Work required: Nothing but a number is needed: the count of lines below that include "years".
Material for the task START
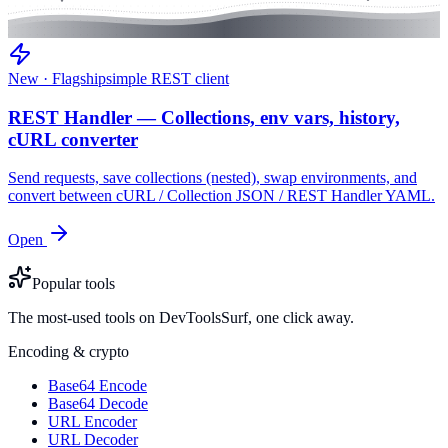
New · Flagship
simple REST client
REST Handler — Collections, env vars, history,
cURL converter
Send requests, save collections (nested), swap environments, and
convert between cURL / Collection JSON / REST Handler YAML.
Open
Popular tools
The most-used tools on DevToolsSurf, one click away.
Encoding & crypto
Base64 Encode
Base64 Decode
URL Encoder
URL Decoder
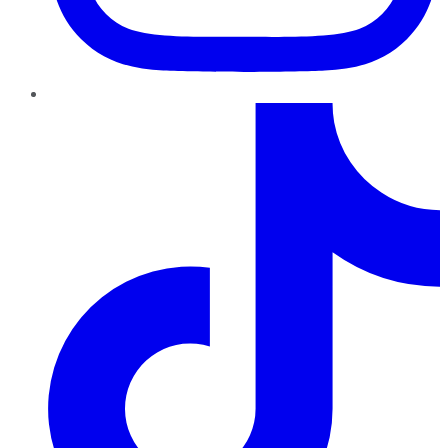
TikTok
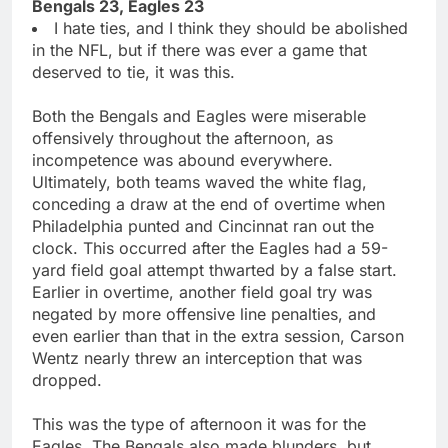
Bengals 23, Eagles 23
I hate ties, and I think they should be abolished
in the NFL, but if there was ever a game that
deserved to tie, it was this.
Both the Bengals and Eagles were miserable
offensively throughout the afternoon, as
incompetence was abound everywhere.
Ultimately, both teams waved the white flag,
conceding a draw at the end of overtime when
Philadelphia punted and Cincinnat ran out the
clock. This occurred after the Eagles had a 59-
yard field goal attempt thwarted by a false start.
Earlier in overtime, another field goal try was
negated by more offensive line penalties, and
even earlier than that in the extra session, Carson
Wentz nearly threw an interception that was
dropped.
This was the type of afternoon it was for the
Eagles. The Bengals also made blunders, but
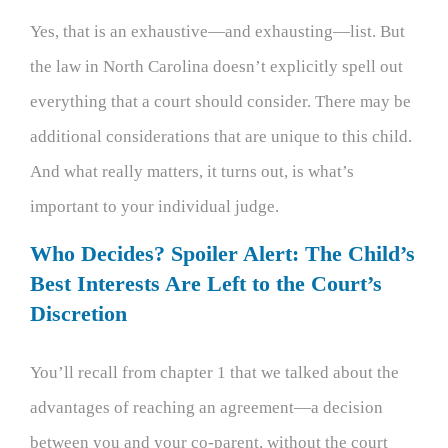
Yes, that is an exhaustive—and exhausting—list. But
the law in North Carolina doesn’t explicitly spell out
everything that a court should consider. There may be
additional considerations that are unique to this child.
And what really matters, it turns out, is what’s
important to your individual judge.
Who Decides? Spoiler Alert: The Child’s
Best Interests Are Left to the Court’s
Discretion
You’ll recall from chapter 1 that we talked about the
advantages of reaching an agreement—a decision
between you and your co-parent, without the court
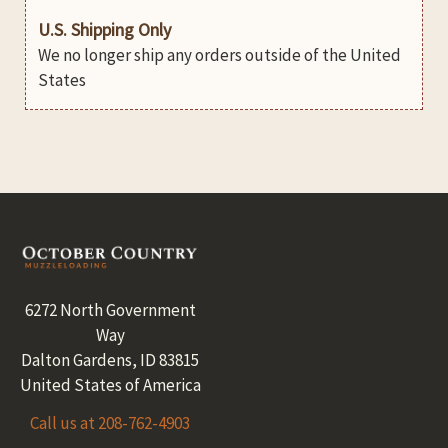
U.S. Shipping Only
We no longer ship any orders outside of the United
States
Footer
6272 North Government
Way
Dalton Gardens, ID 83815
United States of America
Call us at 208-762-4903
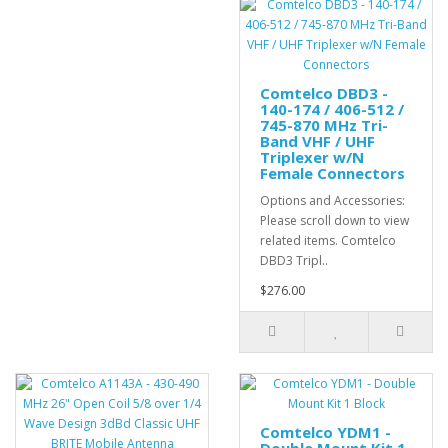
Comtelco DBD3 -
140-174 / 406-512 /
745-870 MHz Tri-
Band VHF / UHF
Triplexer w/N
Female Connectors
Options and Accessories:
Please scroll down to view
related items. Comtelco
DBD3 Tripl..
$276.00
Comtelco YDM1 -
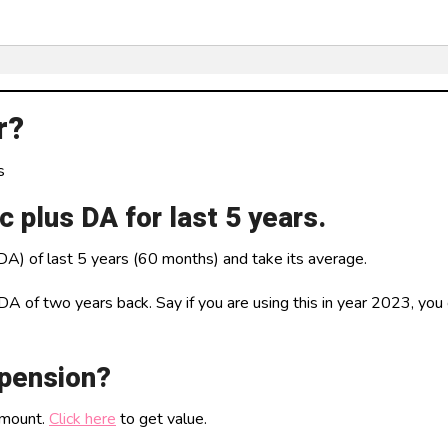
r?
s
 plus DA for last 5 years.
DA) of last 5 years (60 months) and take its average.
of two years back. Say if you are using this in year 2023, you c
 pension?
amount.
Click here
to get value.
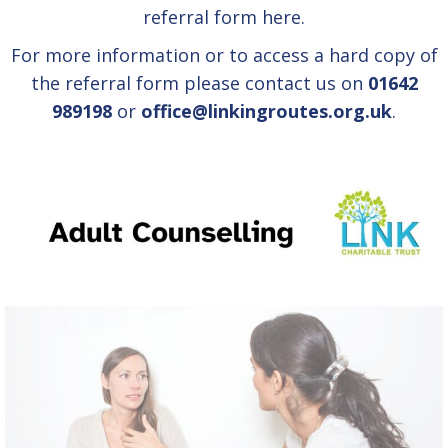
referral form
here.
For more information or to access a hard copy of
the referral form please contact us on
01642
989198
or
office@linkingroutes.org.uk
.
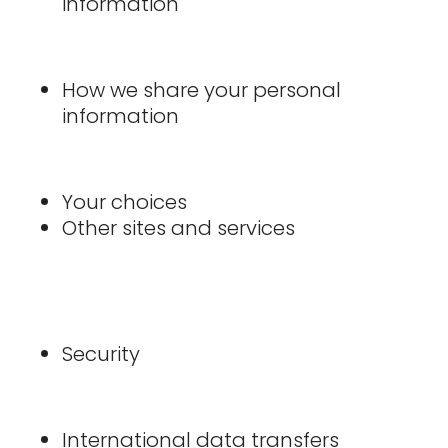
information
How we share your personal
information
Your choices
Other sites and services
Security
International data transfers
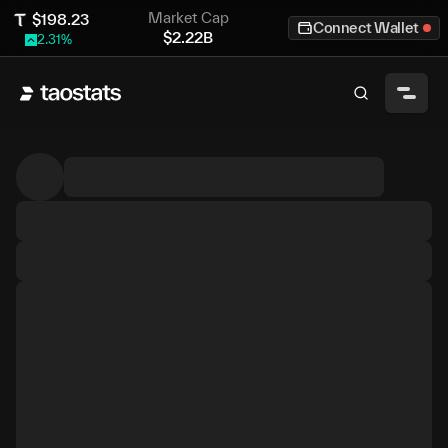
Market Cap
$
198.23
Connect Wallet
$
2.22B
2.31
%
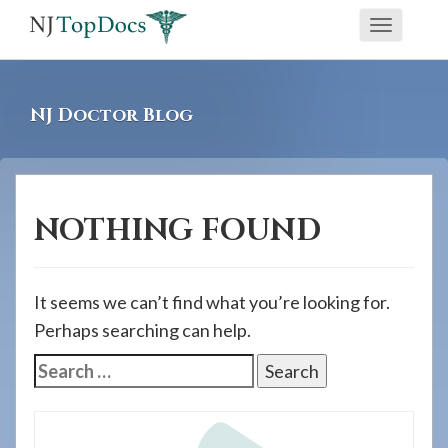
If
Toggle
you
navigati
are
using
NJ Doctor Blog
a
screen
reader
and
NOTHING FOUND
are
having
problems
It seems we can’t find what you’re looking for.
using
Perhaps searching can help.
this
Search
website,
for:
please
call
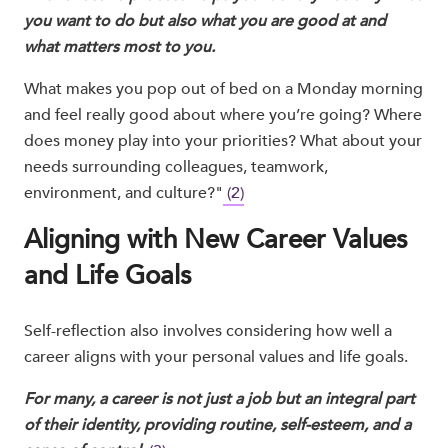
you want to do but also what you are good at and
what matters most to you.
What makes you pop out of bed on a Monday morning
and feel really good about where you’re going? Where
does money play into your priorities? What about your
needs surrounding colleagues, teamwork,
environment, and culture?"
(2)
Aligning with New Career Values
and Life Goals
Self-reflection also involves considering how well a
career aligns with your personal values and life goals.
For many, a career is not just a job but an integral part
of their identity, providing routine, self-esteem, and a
Material for the task END
Response: 3